A latest Windows safety replace that creates an ‘inetpub’ folder has launched a brand new weak point permitting attackers to forestall the set up of future updates.
After individuals put in this month’s Microsoft Patch Tuesday safety updates, Windows customers all of the sudden discovered an “inetpub” folder owned by the SYSTEM account created within the root of the system drive, usually the C: drive.
It was unusual to see this folder created as it’s usually used to carry information related to Microsoft’s Internet Information Service net server, which was not put in on these units.
In an replace to a safety advisory, Microsoft later confirmed that the C:inetpub folder was a part of a repair for a Windows Process Activation elevation of privilege vulnerability tracked as CVE-2025-21204, with the corporate warning to not delete the folder.
“After putting in the updates listed within the Security Updates desk to your working system, a brand new %systemdrivepercentinetpub folder will probably be created in your gadget,” confirmed Microsoft.
“This folder shouldn’t be deleted no matter whether or not Internet Information Services (IIS) is lively on the goal gadget. This conduct is a part of modifications that enhance safety and doesn’t require any motion from IT admins and finish customers.”
However, cybersecurity professional Kevin Beaumont has demonstrated that this folder may be abused to forestall additional Windows updates from being put in whether it is created a sure approach.
“I’ve found this repair introduces a denial of service vulnerability within the Windows servicing stack that permits non-admin customers to cease all future Windows safety updates,” Kevin Beaumont.
In a brand new report, Beaumont says that Windows customers, even these with out administrative privileges, can create a junction between C:inetpub and a Windows file, like C:windowssystem32notepad.exe utilizing the next command.
mklink /j c:inetpub c:windowssystem32notepad.exeA Windows junction is a particular sort of folder that redirects entry to a different folder on the identical or one other drive, making it seem as if the content material exists in each areas.
When requested why this junction is stopping the replace from being put in, Beaumont says he believes it is as a result of the replace expects a folder slightly than a file.
“It works with mainly any file, I believe it is as a result of the servicing stack expects c:inetpub to be a listing – however mklink lets you make a junction to a file,” Beaumont informed BleepingComputer.

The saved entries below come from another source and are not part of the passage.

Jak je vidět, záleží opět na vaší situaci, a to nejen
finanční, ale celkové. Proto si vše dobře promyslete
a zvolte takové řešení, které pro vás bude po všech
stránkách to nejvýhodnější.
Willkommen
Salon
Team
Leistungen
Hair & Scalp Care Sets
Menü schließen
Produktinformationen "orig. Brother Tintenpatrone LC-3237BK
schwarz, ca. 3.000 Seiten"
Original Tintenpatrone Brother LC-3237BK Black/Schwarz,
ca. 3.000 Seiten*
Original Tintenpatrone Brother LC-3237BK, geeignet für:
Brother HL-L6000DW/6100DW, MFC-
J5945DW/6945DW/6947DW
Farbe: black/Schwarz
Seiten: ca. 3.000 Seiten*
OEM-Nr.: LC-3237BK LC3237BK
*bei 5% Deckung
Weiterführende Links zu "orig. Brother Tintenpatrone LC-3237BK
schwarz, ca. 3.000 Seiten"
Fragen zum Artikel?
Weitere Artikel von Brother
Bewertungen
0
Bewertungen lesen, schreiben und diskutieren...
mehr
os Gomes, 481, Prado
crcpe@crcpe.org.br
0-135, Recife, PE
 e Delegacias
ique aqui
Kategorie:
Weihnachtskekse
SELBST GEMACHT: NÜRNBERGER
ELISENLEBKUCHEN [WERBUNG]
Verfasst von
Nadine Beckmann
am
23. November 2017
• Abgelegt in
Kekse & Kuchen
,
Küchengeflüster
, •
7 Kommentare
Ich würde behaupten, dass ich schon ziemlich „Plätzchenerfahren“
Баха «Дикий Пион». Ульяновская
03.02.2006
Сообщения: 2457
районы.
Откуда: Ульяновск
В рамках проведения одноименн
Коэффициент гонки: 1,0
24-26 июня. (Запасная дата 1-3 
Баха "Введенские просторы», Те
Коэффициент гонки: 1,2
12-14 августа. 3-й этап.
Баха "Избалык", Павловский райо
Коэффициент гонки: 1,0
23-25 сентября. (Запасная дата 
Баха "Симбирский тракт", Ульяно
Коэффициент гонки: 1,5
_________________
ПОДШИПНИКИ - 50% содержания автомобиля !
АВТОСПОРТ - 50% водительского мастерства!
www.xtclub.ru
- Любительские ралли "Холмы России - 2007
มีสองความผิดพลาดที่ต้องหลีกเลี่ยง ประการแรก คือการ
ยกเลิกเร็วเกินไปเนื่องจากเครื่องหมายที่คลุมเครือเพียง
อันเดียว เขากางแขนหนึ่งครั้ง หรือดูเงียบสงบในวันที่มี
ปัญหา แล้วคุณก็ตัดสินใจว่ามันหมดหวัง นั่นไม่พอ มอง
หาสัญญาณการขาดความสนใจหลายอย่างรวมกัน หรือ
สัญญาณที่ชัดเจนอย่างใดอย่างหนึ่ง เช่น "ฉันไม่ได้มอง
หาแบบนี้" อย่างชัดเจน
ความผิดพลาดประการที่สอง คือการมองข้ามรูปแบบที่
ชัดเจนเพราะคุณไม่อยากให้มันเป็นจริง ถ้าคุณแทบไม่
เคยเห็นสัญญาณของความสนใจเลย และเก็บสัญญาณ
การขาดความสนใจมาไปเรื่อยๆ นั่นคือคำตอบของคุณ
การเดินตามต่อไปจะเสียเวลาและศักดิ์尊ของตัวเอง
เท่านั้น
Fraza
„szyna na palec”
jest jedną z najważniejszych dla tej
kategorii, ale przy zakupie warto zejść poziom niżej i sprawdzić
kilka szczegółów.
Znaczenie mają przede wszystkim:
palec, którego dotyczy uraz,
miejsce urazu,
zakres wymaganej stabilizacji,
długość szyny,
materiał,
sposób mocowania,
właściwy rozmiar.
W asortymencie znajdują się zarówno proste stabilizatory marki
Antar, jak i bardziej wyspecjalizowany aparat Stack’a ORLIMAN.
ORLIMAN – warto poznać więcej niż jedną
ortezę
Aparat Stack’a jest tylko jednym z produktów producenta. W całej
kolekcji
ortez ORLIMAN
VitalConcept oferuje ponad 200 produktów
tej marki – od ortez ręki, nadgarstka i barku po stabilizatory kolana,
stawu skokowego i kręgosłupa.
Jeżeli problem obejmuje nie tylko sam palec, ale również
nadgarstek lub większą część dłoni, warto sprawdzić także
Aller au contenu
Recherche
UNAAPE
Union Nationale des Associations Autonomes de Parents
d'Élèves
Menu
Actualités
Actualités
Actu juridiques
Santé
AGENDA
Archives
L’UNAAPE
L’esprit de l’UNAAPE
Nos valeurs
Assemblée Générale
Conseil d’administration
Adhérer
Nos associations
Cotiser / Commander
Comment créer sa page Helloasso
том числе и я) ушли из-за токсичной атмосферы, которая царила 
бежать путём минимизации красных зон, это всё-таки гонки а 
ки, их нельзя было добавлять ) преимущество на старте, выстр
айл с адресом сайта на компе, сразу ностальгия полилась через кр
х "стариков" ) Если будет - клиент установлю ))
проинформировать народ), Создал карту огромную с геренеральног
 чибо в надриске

According to Microsoft’s documentation, junctions are supposed to be hyperlinks between folders slightly than between information. However, as you possibly can see from the picture earlier within the article, it’s nonetheless doable to create one as proven within the picture beneath.
Source: BleepingComputer
With this junction created, in case you try to put in the April safety replace, it is not going to set up accurately, giving a 0x800F081F error code. This code is expounded to the error “CBS_E_SOURCE_MISSING,” which suggests a package deal or file was not discovered.
Source: BleepingComputer:
Beaumont says he reported the bug to Microsoft, who has assigned it a “Medium” severity classification and closed his case, stating they are going to take into account fixing it sooner or later.
“After cautious investigation, this case is at present rated as a Moderate severity difficulty,” Microsoft emailed Beaumont.
“It doesn’t meet MSRCs present bar for rapid servicing because the replace fails to use provided that the ‘inetpub’ folder is a junction to a file and succeeds upon deleting the inetpub symlink and retrying.”
BleepingComputer additionally contacted Microsoft about this bug on Wednesday however has not acquired a response but.